In a televised address lasting more than two and a half hours, the Islamist head of state blamed loyalists of fallen dictator Hosni Mubarak for the “paralysis” that has marked his first year in office but offered an olive branch to opponents that also seemed to address demands from the army.
He said he was inviting party leaders to meet on Thursday to choose a chairman for an all-party committee that would prepare amendments to the constitution. It was pushed through a referendum late last year with Islamist support, but many in the opposition say the document is flawed and biased against them.
Morsy said he was forming a committee of leading public figures, including Muslim and Christian clerics, to promote “national reconciliation.”
“I say to the opposition, the road to change is clear,” Morsy said, pointing to parliamentary elections expected later this year. “Our hands are extended.”
The head of the armed forces warned this week that the military could step back in if politicians failed to end the polarized deadlock that has touched off violence in the streets — including two deaths and scores of injuries.

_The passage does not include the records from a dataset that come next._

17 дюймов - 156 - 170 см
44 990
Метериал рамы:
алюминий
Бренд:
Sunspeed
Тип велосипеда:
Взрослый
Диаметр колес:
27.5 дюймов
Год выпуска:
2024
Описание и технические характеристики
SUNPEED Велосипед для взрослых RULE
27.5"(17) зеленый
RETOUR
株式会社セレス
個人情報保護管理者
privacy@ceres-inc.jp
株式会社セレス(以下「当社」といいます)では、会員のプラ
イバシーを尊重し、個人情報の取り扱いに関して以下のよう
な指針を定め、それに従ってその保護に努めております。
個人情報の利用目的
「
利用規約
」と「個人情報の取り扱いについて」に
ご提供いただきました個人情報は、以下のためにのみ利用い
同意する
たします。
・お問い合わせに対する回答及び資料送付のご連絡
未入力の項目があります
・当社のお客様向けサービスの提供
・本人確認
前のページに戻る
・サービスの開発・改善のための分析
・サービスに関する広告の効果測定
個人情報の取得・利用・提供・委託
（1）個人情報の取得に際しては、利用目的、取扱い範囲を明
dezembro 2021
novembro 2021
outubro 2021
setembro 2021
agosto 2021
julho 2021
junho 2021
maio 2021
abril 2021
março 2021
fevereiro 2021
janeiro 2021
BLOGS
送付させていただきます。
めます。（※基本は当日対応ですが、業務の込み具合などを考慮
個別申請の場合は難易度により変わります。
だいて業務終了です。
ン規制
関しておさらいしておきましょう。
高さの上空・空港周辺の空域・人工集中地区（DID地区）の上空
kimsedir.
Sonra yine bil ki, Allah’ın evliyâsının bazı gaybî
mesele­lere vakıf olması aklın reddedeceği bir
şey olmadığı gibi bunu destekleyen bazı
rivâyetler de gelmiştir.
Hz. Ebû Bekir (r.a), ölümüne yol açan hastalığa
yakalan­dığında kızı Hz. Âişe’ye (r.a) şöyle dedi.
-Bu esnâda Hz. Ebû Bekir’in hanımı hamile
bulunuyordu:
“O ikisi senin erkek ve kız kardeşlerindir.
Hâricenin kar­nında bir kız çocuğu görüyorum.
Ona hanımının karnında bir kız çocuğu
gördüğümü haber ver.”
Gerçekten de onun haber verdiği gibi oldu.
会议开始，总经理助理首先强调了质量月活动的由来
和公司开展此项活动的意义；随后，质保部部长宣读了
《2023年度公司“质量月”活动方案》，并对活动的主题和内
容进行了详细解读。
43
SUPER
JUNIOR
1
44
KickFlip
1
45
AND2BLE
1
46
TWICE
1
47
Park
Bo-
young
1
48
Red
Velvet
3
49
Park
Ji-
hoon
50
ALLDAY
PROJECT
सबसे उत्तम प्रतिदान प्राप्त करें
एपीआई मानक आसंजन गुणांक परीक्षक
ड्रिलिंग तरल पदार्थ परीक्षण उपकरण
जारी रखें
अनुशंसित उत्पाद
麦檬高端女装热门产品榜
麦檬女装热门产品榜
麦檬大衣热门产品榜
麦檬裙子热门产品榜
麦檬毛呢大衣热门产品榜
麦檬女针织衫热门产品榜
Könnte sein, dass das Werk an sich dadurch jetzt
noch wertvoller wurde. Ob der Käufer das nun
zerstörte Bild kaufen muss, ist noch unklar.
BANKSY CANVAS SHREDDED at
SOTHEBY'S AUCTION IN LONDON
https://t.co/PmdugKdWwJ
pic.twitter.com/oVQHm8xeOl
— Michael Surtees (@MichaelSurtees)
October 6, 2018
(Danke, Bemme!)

Liberal opponents are hoping millions heed a call to rally on Sunday, the first anniversary of Morsy's inauguration, to demand he step down. Islamists have been putting on shows of strength and plan another major demonstration on Friday.
Morsy called for calm: “I say to all those planning to take to the streets to keep the protests peaceful and not be dragged into violence, as violence will only lead to violence. Protests are a way of expressing an opinion — not imposing one.”
Earlier in his speech, Morsy admitted errors and offered reform but was otherwise uncompromising in his denunciation of those he blamed — some by name — for wanting to “turn the clock back” to before the 2011 revolution against Mubarak.
Interrupted by occasional cheers from Islamist supporters, Morsy told an audience that included the head of the army that many of the difficulties of his first year in office were due to the continued influence of corrupt Mubarak-era officials.
“I took responsibility for a country mired in corruption and was faced with a war to make me fail,” he said, naming some senior officials, including the man he beat in last year's presidential run-off, as well as neighborhood “thugs.” He slammed some owners of hostile media, accusing one of tax fraud.